== What you will do ==
Can you reproduce the passage about the disputed priestly ordinations from "Whether the bishop's" to "substitute for certainty."?

==== Text shown ====

Then the Checkmeister wrapped up his argument:
Therefore, until such time as the Society of St. Pius V provides convincing proof that the two priests ordained by Bp. Mendez in 1990 have undergone a repetition of their ordination, the faithful should neither assist at their Masses, receive sacraments from them, nor receive the Eucharist from tabernacles in the churches they serve.
For all the foregoing reasons, therefore, the re-ordination should take place as soon as possible.
(Does all this sound familiar? But let's not toot our own horn. Let's get back to Checkie's counsel.)

Whether the bishop's actual pronunciation error constituted a substantial alteration or not, no one can say for certain. The whole narrative is a thigh-slapping, Traddie low comedy of claims and counter claims. But that's not our point: We think the Blunderer gave good advice in this instance. (He must've been in idiot-savant mode at the time.)  As we have insisted over and over again, the slightest doubt about a priestly ordination demands we act out of an abundance of caution, for in the matter of priestly orders, there's no substitute for certainty.

==== Exercise data ====

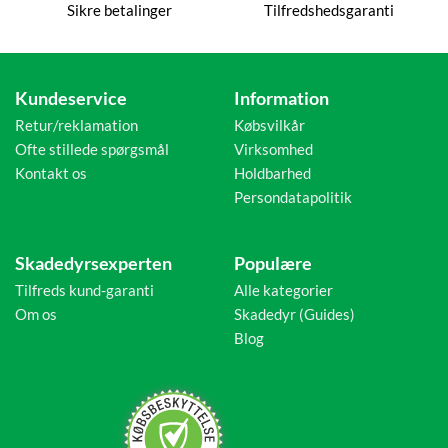
Sikre betalinger
Tilfredshedsgaranti
Kundeservice
Information
Retur/reklamation
Købsvilkår
Ofte stillede spørgsmål
Virksomhed
Kontakt os
Holdbarhed
Persondatapolitik
Skadedyrsexperten
Populære
Tilfreds kund-garanti
Alle kategorier
Om os
Skadedyr (Guides)
Blog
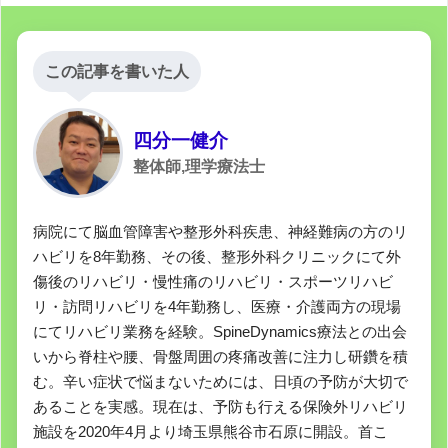
この記事を書いた人
四分一健介
整体師,理学療法士
病院にて脳血管障害や整形外科疾患、神経難病の方のリ
ハビリを8年勤務、その後、整形外科クリニックにて外
傷後のリハビリ・慢性痛のリハビリ・スポーツリハビ
リ・訪問リハビリを4年勤務し、医療・介護両方の現場
にてリハビリ業務を経験。SpineDynamics療法との出会
いから脊柱や腰、骨盤周囲の疼痛改善に注力し研鑽を積
む。辛い症状で悩まないためには、日頃の予防が大切で
あることを実感。現在は、予防も行える保険外リハビリ
施設を2020年4月より埼玉県熊谷市石原に開設。首こ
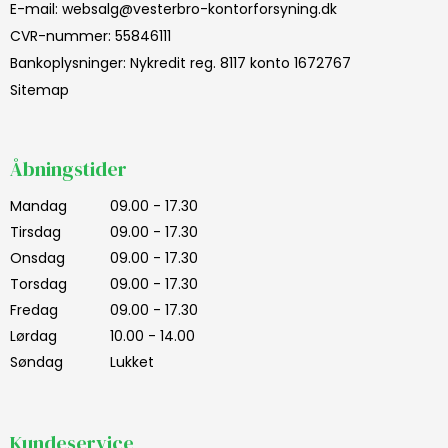
E-mail
:
websalg@vesterbro-kontorforsyning.dk
CVR-nummer
:
55846111
Bankoplysninger
:
Nykredit reg. 8117 konto 1672767
Sitemap
Åbningstider
Mandag
09.00 - 17.30
Tirsdag
09.00 - 17.30
Onsdag
09.00 - 17.30
Torsdag
09.00 - 17.30
Fredag
09.00 - 17.30
Lørdag
10.00 - 14.00
Søndag
Lukket
Kundeservice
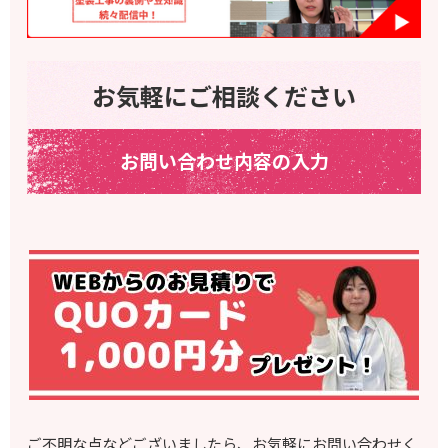
お気軽にご相談ください
お問い合わせ内容の入力
ご不明な点などございましたら、お気軽にお問い合わせく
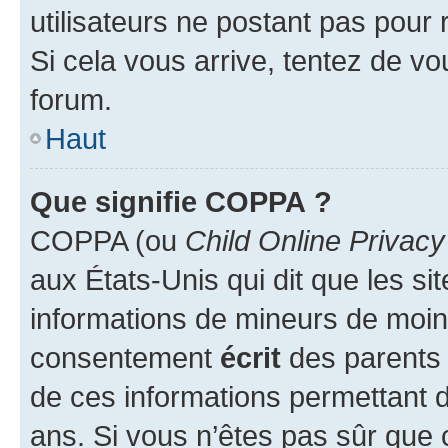
utilisateurs ne postant pas pour 
Si cela vous arrive, tentez de vou
forum.
Haut
Que signifie COPPA ?
COPPA (ou
Child Online Privacy
aux États-Unis qui dit que les sit
informations de mineurs de moins
consentement
écrit
des parents (
de ces informations permettant d
ans. Si vous n’êtes pas sûr que 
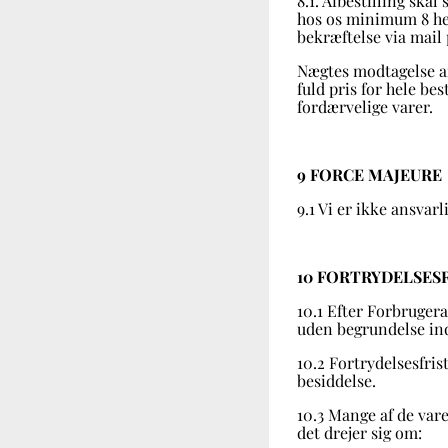
8.1. Afbestilling skal
hos os minimum 8 hel
bekræftelse via mail 
Nægtes modtagelse af 
fuld pris for hele be
fordærvelige varer.
9 FORCE MAJEURE
9.1 Vi er ikke ansvar
10 FORTRYDELSES
10.1 Efter Forbrugera
uden begrundelse inde
10.2 Fortrydelsesfris
besiddelse.
10.3 Mange af de vare
det drejer sig om:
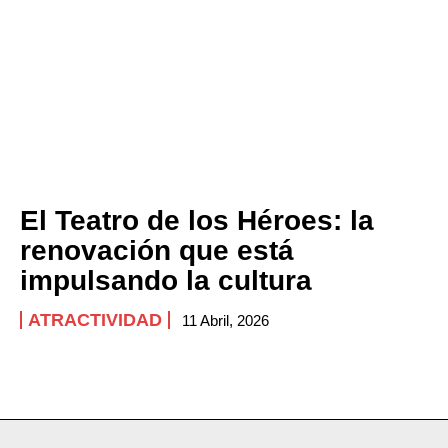
El Teatro de los Héroes: la
renovación que está
impulsando la cultura
ATRACTIVIDAD
11 Abril, 2026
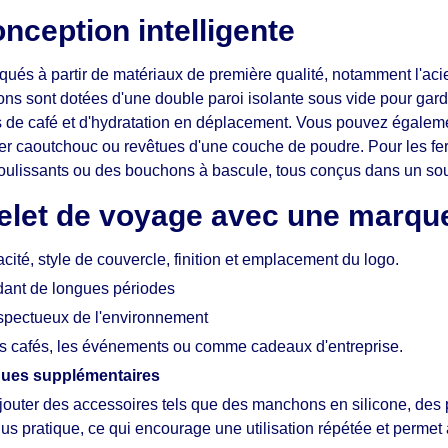
nception intelligente
ués à partir de matériaux de première qualité, notamment l'acie
ptions sont dotées d'une double paroi isolante sous vide pour ga
s de café et d'hydratation en déplacement. Vous pouvez égalemen
ucher caoutchouc ou revêtues d'une couche de poudre. Pour les fe
coulissants ou des bouchons à bascule, tous conçus dans un so
belet de voyage avec une marqu
cité, style de couvercle, finition et emplacement du logo.
ndant de longues périodes
respectueux de l'environnement
les cafés, les événements ou comme cadeaux d'entreprise.
tiques supplémentaires
ajouter des accessoires tels que des manchons en silicone, des
us pratique, ce qui encourage une utilisation répétée et permet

====

== Expected output ==
Whether the bishop's actual pronunciation error constituted a substantial alteration or not, no one can say for certain. The whole narrative is a thigh-slapping, Traddie low comedy of claims and counter claims. But that's not our point: We think the Blunderer gave good advice in this instance. (He must've been in idiot-savant mode at the time.)  As we have insisted over and over again, the slightest doubt about a priestly ordination demands we act out of an abundance of caution, for in the matter of priestly orders, there's no substitute for certainty.